Los rebaños de ovejas y cabras, un cortafuegos histórico
En una era donde los algoritmos dictan el ritmo y las pantallas capturan la atención, una imagen antigua se alza sobre las colinas: la figura de un pastor que conduce su rebaño entre encinas y jaras. No se trata de una postal del ayer, sino de una propuesta para el mañana. Las ovejas y las cabras, discretas y constantes, se convierten en aliadas poderosas contra el fuego. No visten uniforme ni manejan maquinaria, pero su labor transforma el paisaje y resguarda la vida.
La lógica resulta clara y aplastante. Allí donde los animales se alimentan, la vegetación se reduce de forma natural. La hierba no se acumula, los matorrales no se desbordan y el suelo respira con mayor libertad. Se trazan corredores de seguridad que, en el momento preciso, detienen el avance de las llamas. Cada mordisco, cada paso, dibuja una frontera silenciosa que protege caminos, pueblos y bosques. El monte se convierte, así, en una red de cortafuegos vivos.
No se trata de una invención reciente. Durante generaciones, los pastores mantuvieron el equilibrio entre el ser humano y la tierra. Sus rebaños cuidaban el entorno, como parte de un ciclo sabio y respetuoso. Pero el abandono del campo, la pérdida de población rural y el auge de los monocultivos quebraron esa armonía. Donde antes transitaban animales, ahora se extienden matorrales secos, maleza y combustible natural que alimentan la voracidad del fuego.

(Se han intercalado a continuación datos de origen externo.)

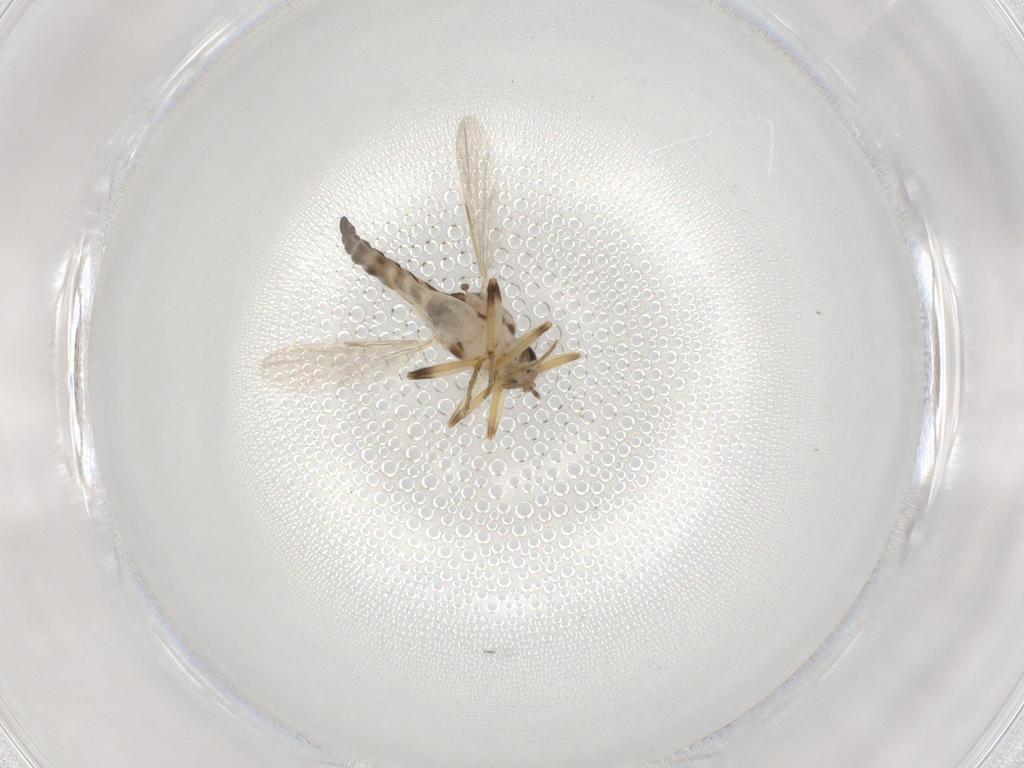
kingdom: Animalia
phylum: Arthropoda
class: Insecta
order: Diptera
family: Ceratopogonidae
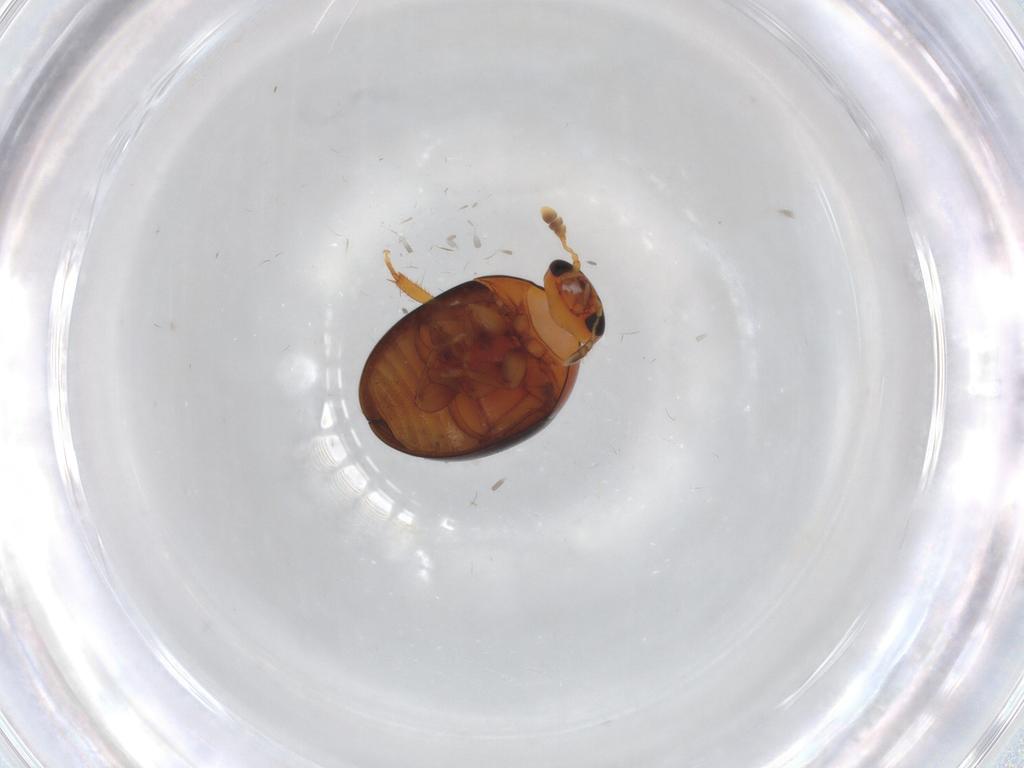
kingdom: Animalia
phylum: Arthropoda
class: Insecta
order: Coleoptera
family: Phalacridae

La buena noticia es que esta práctica ancestral vuelve a cobrar fuerza. Iniciativas públicas y privadas impulsan la ganadería extensiva como herramienta de gestión territorial. En distintas regiones, los rebaños se incorporan a planes contra incendios. Pastores y especialistas trazan rutas, definen zonas de pasto y organizan su presencia a lo largo del año. La naturaleza responde con gratitud. Allí donde caminan las cabras y las ovejas, el terreno recupera su equilibrio. La biodiversidad se refuerza y el fuego pierde terreno.
Hay algo profundamente conmovedor en esta forma de defensa. Frente al estruendo de los helicópteros, el zumbido de los drones y la tensión que traen los veranos áridos, los rebaños avanzan con serenidad. No buscan reconocimiento ni protagonismo. Su tarea no aparece en los titulares, pero deja huella en la tierra, en la vida que brota tras su paso, en los incendios que no llegan a nacer.
Además de su impacto ecológico, esta práctica fortalece los lazos humanos. Devuelve dignidad al oficio del pastoreo, reactiva la economía rural y reconecta a las personas con su entorno. Cuando un niño observa el paso de un rebaño, algo esencial y antiguo se despierta en su interior. Se recuerda que la tierra puede cuidarse con pasos lentos y miradas atentas.
La protección del monte no exige siempre grandes presupuestos ni soluciones complejas. A veces, basta con el sentido común, con permitir que las ovejas retomen su camino. Donde pisan, la maleza se retira. Donde reposan, el paisaje respira. Donde cruzan, el fuego encuentra su límite. Hoy, más que nunca, conviene escuchar el mensaje que el silencio de los rebaños transmite. En un mundo herido por la prisa, el calentamiento global y la desconexión con lo esencial, ellos ofrecen una respuesta clara: cuidar implica caminar, respetar, alimentarse con mesura y convivir con la tierra… si se les deja, claro.